__WHAT IS BEING ASKED__:
From the listing below, extract every line containing "data".

Start of PROVIDED INFORMATION

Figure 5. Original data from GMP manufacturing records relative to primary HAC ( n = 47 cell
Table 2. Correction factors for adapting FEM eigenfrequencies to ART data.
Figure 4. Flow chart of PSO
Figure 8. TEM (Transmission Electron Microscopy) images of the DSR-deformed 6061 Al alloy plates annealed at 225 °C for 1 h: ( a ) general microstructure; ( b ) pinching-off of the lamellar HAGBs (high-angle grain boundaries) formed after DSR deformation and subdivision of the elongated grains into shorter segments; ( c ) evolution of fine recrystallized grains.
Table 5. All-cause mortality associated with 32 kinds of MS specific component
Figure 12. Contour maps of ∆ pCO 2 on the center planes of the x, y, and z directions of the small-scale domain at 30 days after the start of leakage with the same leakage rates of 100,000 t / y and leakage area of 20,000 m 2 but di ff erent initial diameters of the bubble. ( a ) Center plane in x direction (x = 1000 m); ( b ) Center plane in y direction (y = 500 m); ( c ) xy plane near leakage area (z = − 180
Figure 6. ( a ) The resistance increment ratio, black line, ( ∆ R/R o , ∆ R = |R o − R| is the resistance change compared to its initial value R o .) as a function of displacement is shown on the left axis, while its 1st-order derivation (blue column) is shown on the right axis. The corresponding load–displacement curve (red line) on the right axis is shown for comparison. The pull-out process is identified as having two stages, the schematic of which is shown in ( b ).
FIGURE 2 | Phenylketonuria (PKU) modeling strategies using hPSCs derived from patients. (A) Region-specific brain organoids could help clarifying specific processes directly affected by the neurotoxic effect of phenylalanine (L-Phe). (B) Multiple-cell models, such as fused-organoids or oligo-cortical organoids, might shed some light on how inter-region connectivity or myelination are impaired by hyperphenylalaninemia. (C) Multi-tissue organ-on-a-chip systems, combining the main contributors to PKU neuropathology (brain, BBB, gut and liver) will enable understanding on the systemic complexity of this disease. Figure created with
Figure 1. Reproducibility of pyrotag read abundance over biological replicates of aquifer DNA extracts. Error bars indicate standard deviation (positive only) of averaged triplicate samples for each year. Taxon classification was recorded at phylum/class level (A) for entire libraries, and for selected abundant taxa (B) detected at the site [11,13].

End of PROVIDED INFORMATION

__RESPONSE TO THIS TASK__:
Figure 5. Original data from GMP manufacturing records relative to primary HAC ( n = 47 cell
Table 2. Correction factors for adapting FEM eigenfrequencies to ART data.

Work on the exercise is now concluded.